All I can say is that the staff caring for my Dad – who is too poorly to be moved to his chosen hospice and is barely awake – have been exemplary so far. They’ve kept us up to speed since he came in yesterday, and talked us through LCP today (which we were already aware of) and been kind and considerate throughout.
I am not in the medical profession. I have no bias and just want my Dad to have the best end-of-life care. My father was a pharmacist and has good understanding of his condition.
The NHS is not perfect, but without it we would be in a worse situation. If I had my way I’d swap footballers’ pay for nurses’. I am grateful for the professionals who have, and are, caring for Dad. They have my heartfelt thanks.
Dear MC, Thank you for your comment. I am so pleased to hear that during what is a heartbreaking time, that you and your family are getting the support and care you need from the NHS. I totally agree with your views about footballers’ pay and nurses. And yes, I am very grateful for the NHS too.
i find the liverpool care pathway, a very bad way to treat human beings, its a disturbing course of action, to starve and leave to die, for days by being sedated, dehydrated, and no antibiotics, it is cruel beyond believe, i have seen two in a coma, one for 10 days, the other 12 days, both fighting for breath until they died, well to be honest murdered, to save money for the national death service.
the only way to get this barbaric liverpool euthanasia pathway way abolished, is by signing the ongoing petition, and by not voting for david cameron and expenses cheats, sign the petition and vote them out at the next general election and it could help save lives.
Since hearing about the LCP I am now concerned that my father may have been a victim. After 3 month’s incorrect diagnosis of a rare skin cancer, 21 consultants appeared at his consultation. He was admitted to hospital and underwent an 8.5 hr operaton, removing tissue from his head own to his skull. I was informed that during the operation a nerve had been damaged and he was unable to eat/drink. I did not question this and he did not complain.. A month later he passed away. Did they know what the outcome would be despite my questioning.

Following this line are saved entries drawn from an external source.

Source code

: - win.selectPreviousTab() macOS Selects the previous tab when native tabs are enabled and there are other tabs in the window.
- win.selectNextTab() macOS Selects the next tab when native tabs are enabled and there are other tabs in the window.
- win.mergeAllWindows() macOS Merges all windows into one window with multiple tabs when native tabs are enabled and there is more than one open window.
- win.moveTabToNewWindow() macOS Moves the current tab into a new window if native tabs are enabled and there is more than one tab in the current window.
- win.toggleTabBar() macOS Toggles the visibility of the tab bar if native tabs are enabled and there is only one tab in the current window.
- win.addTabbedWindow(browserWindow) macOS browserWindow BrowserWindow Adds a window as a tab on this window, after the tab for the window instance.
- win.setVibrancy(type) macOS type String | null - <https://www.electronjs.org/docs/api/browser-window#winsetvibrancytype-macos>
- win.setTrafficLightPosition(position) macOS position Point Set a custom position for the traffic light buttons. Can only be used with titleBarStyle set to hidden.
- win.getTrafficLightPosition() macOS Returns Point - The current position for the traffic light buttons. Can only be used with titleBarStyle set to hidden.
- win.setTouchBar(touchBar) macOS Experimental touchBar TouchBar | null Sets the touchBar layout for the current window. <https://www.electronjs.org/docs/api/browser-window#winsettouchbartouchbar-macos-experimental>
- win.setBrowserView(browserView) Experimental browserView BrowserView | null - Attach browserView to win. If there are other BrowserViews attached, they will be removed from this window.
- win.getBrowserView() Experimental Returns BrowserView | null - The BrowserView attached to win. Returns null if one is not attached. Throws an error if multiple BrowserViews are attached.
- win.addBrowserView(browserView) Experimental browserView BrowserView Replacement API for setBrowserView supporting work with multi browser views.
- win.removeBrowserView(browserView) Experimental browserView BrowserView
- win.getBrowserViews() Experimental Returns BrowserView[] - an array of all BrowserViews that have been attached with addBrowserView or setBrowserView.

Prior to this ‘growth’ he had an accident whilst in hospital for a minor bump on his head. Whilst in hospital he was left alone in a cubicle, collapsed and fell onto the wheel of steel trolly. I was not informed that this had happened, nor the extent of his injuries. He was not allowed to see it. He had actually around 26 stitches in his head as a consequence.
Dear Anonymous, I’m so sorry to hear about this. I think you should ask for a full report about these events, everything that happened to your father during his stay in hospital . Do you think you could discuss it with your doctor and ask for his advice? Or to a patient/carers’ support group? Good luck.